**Exercise set:**
A – According to the account of Mr Mzamo's ministry, in what year was the school at Mbuma set on fire?
B – Rewrite the passage of the account of Mr Mzamo's ministry starting with "At the Presbytery" and going on through "to the gospel.", replacing "Mbuma congregation" with "Mbuma church".

BEGIN Quoted passage

In 1972 he, together with Rev A B Ndebele and Mr James Tallach, completed the translation of all the Psalms into Ndebele (a selected number were already in use), and in 1965, the Shorter Catechism was translated – largely by Mr Mzamo.
A difficult period affected the whole country, Mbuma included, during the Independence War struggle in the late 1970s and the early 1980s. In 1978 the school at Mbuma was set on fire. Mr Mzamo was away at the time; but, later that year, he became unwell and went away to Ingwenya, to the Gwazagwaza area of the Fingo Location. In March 1981 the Hospital at Mbuma was re-opened and Rev J R Tallach (also the doctor at the Hospital) was made the interim moderator. But again, in 1983, there was a further disruption and Dr Tallach, who had to leave, returned to Scotland.
Mr Mzamo, whose health had improved, returned to Mbuma as minister in 1983. In later years, the Hospital, which was closed during disturbances, re-opened and the Mission staff returned and often consulted with him on spiritual matters. Over the next period of more than 20 years, he continued his regular preaching at Mbuma and its congregations and at communion services in the Church. He also attended various Mission meetings and his contributions and opinions were of value. His Christian witness was strong.
At the Presbytery meeting in October 2006, Mr Mzamo gave notice of his retiral in December that year. He made it clear how attached he was to the Mbuma congregation, in which he had laboured for nearly 50 years, as well as in other areas in the Nkayi district. It was not easy for him but he was encouraged by Spurgeon’s words that, when a minister is leaving a congregation, he must leave it to the Lord. He encouraged them to continue in the Free Presbyterian doctrine and exhorted them that their lives should be according to the gospel.
After his retirement, he continued to be a member of the Presbytery, where his contributions were full of experience and wisdom. Having moved from Mbuma to Bulawayo, he helped in preaching when possible. Mr Mzamo helped in the Bible revision translation while he was able, by checking the text and giving his opinion where necessary. His interest in Mbuma was evident, as he and his wife attended the Mbuma communion seasons, whenever possible, and were well received by the congregation. Mrs Mzamo had been a great help in many ways. They had been most hospitable to guests at communion seasons.

END Quoted passage
BEGIN Given records

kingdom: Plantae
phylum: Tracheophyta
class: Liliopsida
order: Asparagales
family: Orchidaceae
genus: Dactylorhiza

END Given records

**Expected outputs:**
A – 1978

B –
At the Presbytery meeting in October 2006, Mr Mzamo gave notice of his retiral in December that year. He made it clear how attached he was to the Mbuma church, in which he had laboured for nearly 50 years, as well as in other areas in the Nkayi district. It was not easy for him but he was encouraged by Spurgeon’s words that, when a minister is leaving a congregation, he must leave it to the Lord. He encouraged them to continue in the Free Presbyterian doctrine and exhorted them that their lives should be according to the gospel.